Вечером, подходя вслед за отарой к дому, я мысленно перебирал, что успел за день сделать. Измерен проход отары за день, сколько шагов пройдено ею маршем, сколько с выпасом. Сделана первая схема урочища, на ней нанесен путь отары. Я уже представлял себе, как со временем вся схема покроется сетью пройденных маршрутов. Станет ясен порядок использования отарой пастбищ. Нужно будет измерить глубину снега на склонах, описать растительность. Особую свою задачу я видел в изучении скоплений животных. Еще по Туркмении мне были знакомы «походные колонны» — цепочки марширующих друг за другом животных. Но здесь, в тесноте гор, значение этих колонн неизмеримо возрастало. Овцы рассыпались по склонам лишь ненадолго, вскоре вновь устремлялись друг за другом вперед. И если чабан вовремя не перехватывал их, вся отара начинала маршировать, неизвестно в какие дали. Тойчо в таких случаях говорил: «Кой кеттен» (баран пошел). Бежать по крутым склонам через глубокие ущелья наперехват отаре было нелегко. А крики запрета: «Кой… кой… та… та…» — не всегда останавливали овец.

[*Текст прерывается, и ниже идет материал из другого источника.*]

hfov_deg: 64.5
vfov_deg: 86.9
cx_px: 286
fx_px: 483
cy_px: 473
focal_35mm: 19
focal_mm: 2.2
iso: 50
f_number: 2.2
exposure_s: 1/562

Я заметил, что Тойчо знал места, где отара могла уйти, заранее отрезал овцам путь. Он старался не допустить, чтобы отара бросила пастьбу, вмешивался, останавливал возникшее «течение». И все же это явление было главной бедой для чабана, а для меня — лакомой проблемой.

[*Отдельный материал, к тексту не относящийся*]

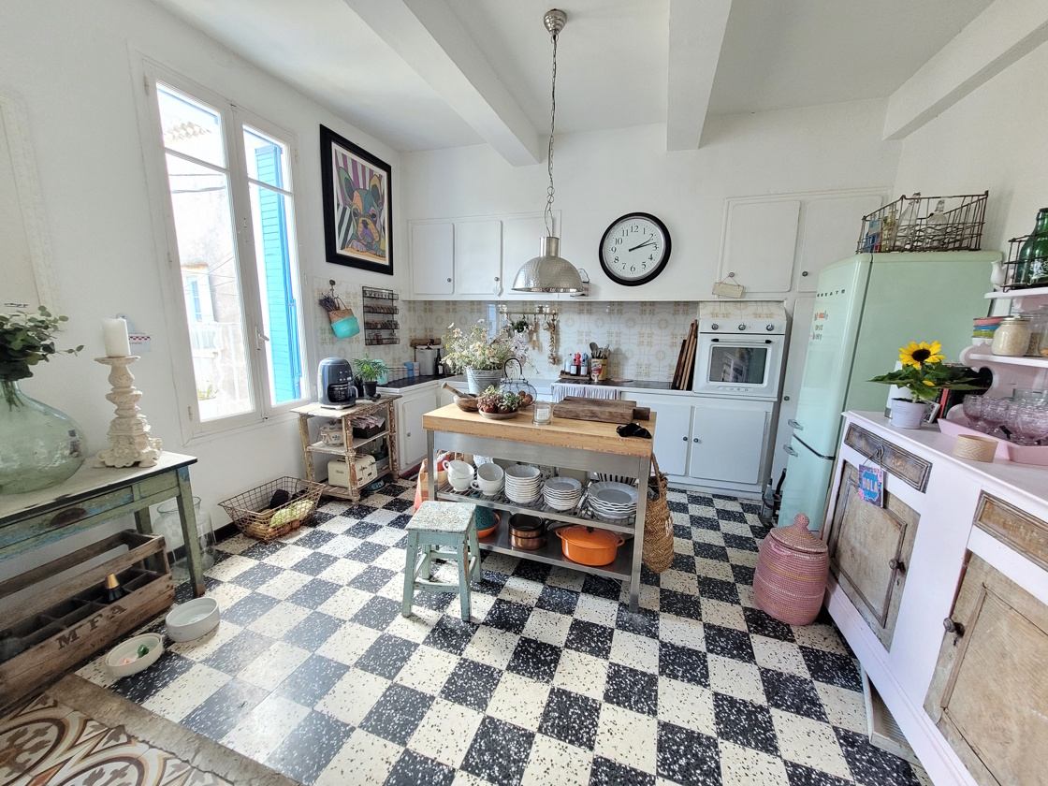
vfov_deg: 89.9
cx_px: 524
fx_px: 394
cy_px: 393
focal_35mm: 13
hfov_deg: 106.2
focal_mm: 1.74
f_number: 2.2
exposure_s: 1/50
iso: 320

Уку встречал нас у кошары, корм был уже рассыпан по корытам, словно старший чабан никуда не отлучался. Делать мне было нечего, и все же я не хотел раньше товарищей уйти в дом. Вместе ходили, одинаково мерзли, неудобно было делать себе поблажку.

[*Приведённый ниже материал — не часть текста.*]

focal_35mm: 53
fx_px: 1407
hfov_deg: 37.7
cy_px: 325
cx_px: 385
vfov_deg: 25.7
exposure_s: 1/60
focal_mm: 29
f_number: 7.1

— Ara, мясо есть, — обрадовался Тойчо, едва переступив порог. Запах в небольшом домике действительно был очень аппетитен. Нас поджидал Бере, чабан с соседней зимовки. Нас познакомили. Зура начала вытаскивать куски из казана на деревянное корытце, а мы наскоро переобулись, сели в кружок. Тойчо поднес мне, Бере, Уку тазик, слил теплой воды на руки, передал протянутое Зурой полотенце. Потом постелил клеенку. Зура подносила пиалы, баурсаки, лук, а Тойчо быстро все это раскладывал, порезал дольками лук. Начали с бульона. Тойчо налил его в большие пиалы, поднес каждому из нас. Зура и дети устроились отдельным кружком.
После бульона ели мясо, потом пили чай. Пир удался на славу. Как видно, Уку затеял его в честь моего приезда, приветствовал гостя. Между прочим, чабаны, смеясь, спросили меня, понравился ли мне вкус мяса. Не понимая, в чем подвох, я попытался вспомнить, отличался ли вкус от обычной говядины? Оказывается, это было мясо яка. Уку и Бере ездили за ним в бригаду яководов, работавшую на соседней речке.
Мы еще побеседовали о разном. Спрашивал в основном Бере, а Уку прислушивался, присматривался к разговору. Тойчо вел себя как младший, как мог служил нам и на первый план не лез. Казалось, что Уку присматривается ко мне, пытается понять, хорошо ли, что ему достался такой необычный и к тому же долгий гость. Как видно, реакция Бере — близкого друга — была для Уку важна.
Потянулись однообразные рабочие дни. Выход в восемь, до двенадцати подъем, потом чаевка, пастьба, в четыре начало спуска и в шесть у кошары. Таким был наш ежедневный распорядок.